**Problem details**
From the listing below, select every line where the word "solid" appears.
================
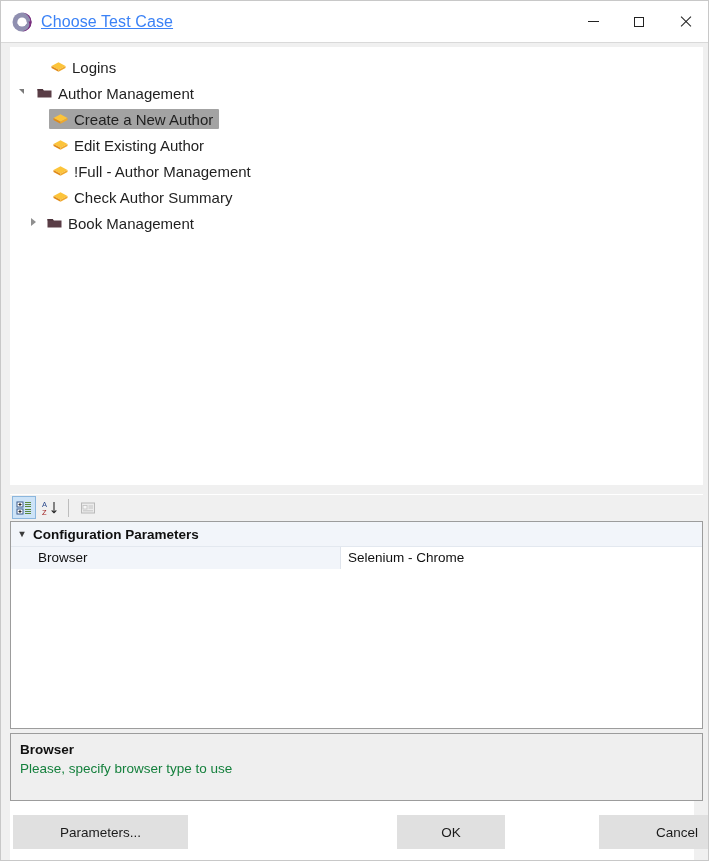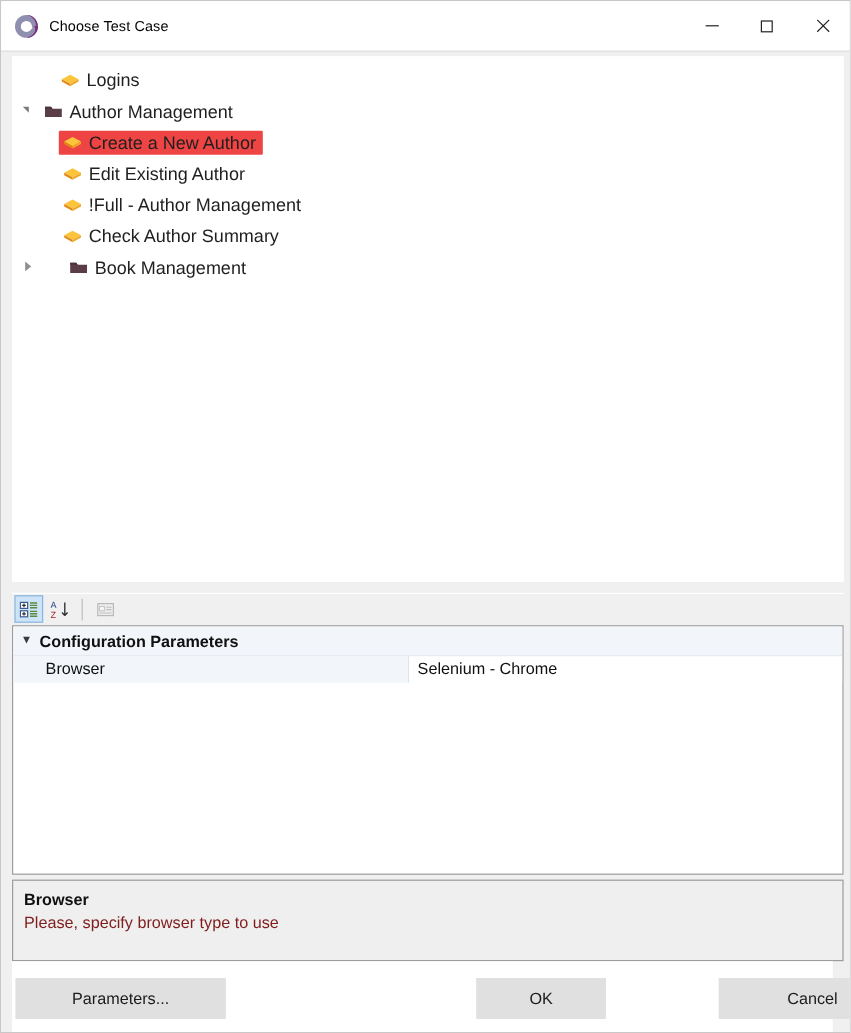--- a/index.html
+++ b/index.html
@@ -40,24 +40,25 @@
     position: relative;
   }
   .title-icon {
     width: 22px;
     height: 22px;
     margin-left: 10px;
     margin-right: 8px;
     flex: 0 0 auto;
   }
   .title-text {
-    font-size: 12px;
-    color: #000000;
+    font-size: 16px;
+    color: #3b82f6;
     font-family: "Liberation Sans", sans-serif;
     letter-spacing: 0.1px;
+    text-decoration: underline;
   }
   .wincontrols {
     position: absolute;
     right: 0; top: 0;
     height: 41px;
     display: flex;
   }
   .winbtn {
     width: 46px;
     height: 41px;
@@ -143,21 +144,21 @@
     border-bottom: 4px solid transparent;
     border-left: 5px solid #8f8f8f;
   }
   .tree-label-wrap {
     display: inline-flex;
     align-items: center;
     padding: 2px 6px 2px 3px;
     border-radius: 1px;
   }
   .tree-node.selected .tree-label-wrap {
-    background: #ef4444;
+    background: #a3a3a3;
   }
   .icon-test, .icon-folder {
     width: 17px;
     height: 16px;
     flex: 0 0 auto;
     margin-right: 5px;
     display: inline-block;
   }
   .tree-text { line-height: 1; }
 
@@ -271,21 +272,21 @@
     cursor: default;
   }
   .desc-title {
     font-weight: bold;
     font-size: 13.5px;
     color: #101010;
     line-height: 19px;
   }
   .desc-body {
     font-size: 13.5px;
-    color: #7f1d1d;
+    color: #15803d;
     line-height: 19px;
   }
 
   
   .footer {
     flex: 1 1 auto;
     position: relative;
     background: #ffffff;
     margin: 0 14px 0 9px;
   }
@@ -416,21 +417,21 @@
             <svg width="17" height="16" viewBox="0 0 17 16">
               <path d="M8.5 3.2 L15.5 7 L8.5 10.8 L1.5 7 Z" fill="#fcc43a"></path>
               <path d="M1.5 7 L8.5 10.8 L8.5 12.8 L1.5 9 Z" fill="#e08a16"></path>
               <path d="M15.5 7 L8.5 10.8 L8.5 12.8 L15.5 9 Z" fill="#f0a829"></path>
             </svg>
           </span>
           <span class="tree-text">Check Author Summary</span>
         </span>
       </div>
 
-      <div class="tree-node" style="padding-left:6px;gap:21px;">
+      <div class="tree-node" style="padding-left:16px;">
         <span class="expander exp-closed"></span>
         <span class="tree-label-wrap">
           <span class="icon-folder">
             <svg width="17" height="16" viewBox="0 0 17 16">
               <path d="M1.5 4 h5 l1.3 1.6 h7.7 v7 h-14 z" fill="#5a3d46"></path>
               <path d="M1.5 4 h5 l1.3 1.6 h-6.3 z" fill="#4d333b"></path>
             </svg>
           </span>
           <span class="tree-text">Book Management</span>
         </span>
================
**Task result**
     border-bottom: 4px solid transparent;
     border-left: 5px solid #8f8f8f;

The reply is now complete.